Using the Digital Workshop app from UIS, the content has been brought to life, making it easy for people to read, understand, and respond to. The Plan Checkup now uses fewer “typical” agency documents and more eye-catching, easy-reading information that people see online every day. Citizens that review Manhattan’s Plan Checkup will find:
Information is presented through bright infographics, small summaries, and relevant charts, so it’s easy to comprehend at a glance.
Far from the static maps on the original PDF, the Plan Checkup maps are zoomable and high-definition, allowing users to effectively explore transportation and land use issues.
Citizens can easily jump from one section to another - projected growth, economic development, transportation, and other issues - according to their interests rather than being forced to go through each chapter one after the next.
Each section of the Plan Checkup has an easy rating system (“Spot On”, “Needs Tweaking”, “Outdated”) so people can give instant feedback right inside the plan website.
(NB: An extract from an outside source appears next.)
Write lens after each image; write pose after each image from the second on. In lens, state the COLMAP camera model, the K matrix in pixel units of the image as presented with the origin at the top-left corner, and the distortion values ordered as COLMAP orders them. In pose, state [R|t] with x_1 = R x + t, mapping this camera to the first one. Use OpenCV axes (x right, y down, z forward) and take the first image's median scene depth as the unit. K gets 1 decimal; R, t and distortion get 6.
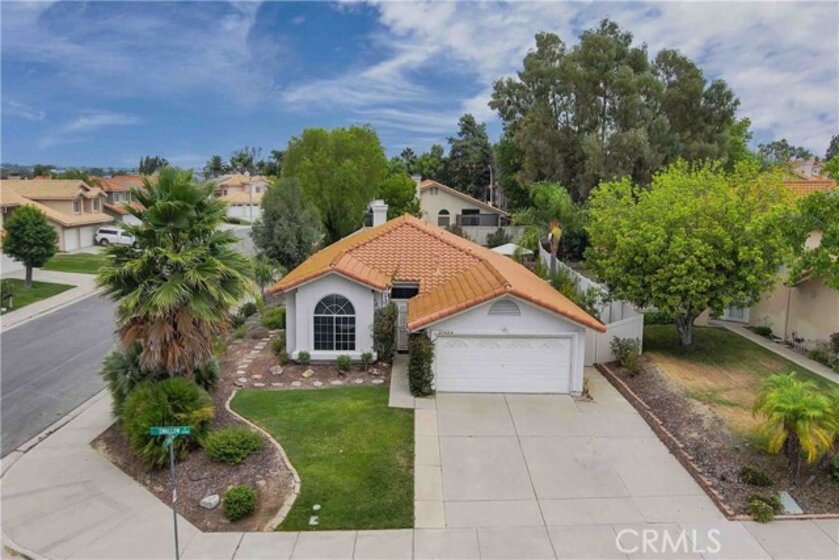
lens RADIAL K [[601.3, 0, 393.0], [0, 601.3, 246.0], [0, 0, 1]] dist [0.000424, -0.006555]
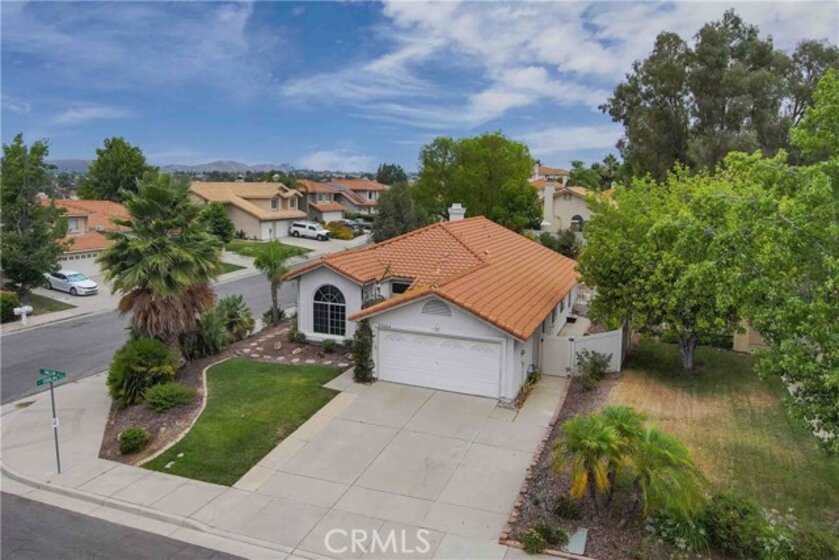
lens RADIAL K [[558.7, 0, 418.9], [0, 558.7, 250.3], [0, 0, 1]] dist [-0.008618, -0.002180]
pose [[0.939388, 0.051173, -0.339017, 0.471408], [-0.049232, 0.998685, 0.014328, -0.007947], [0.339304, 0.003231, 0.940671, 0.083136]]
Citizens are not limited to one-click answers - there are comment boxes for more lengthy responses and idea submissions.
The new, interactive version of Manhattan’s 2003 plan is in stark contrast to the old static PDF. The Plan CheckUp, powered by the EngagingPlans Digital Workshop app, is responsive and interesting, even including feedback options right alongside the information. The project leaders responsible for crafting the new comprehensive plan can reply to comments and download the feedback for later use - resulting in a project that is influenced by the suggestions of an informed public.
With BrightPages, even old plans can come to life in a whole new way.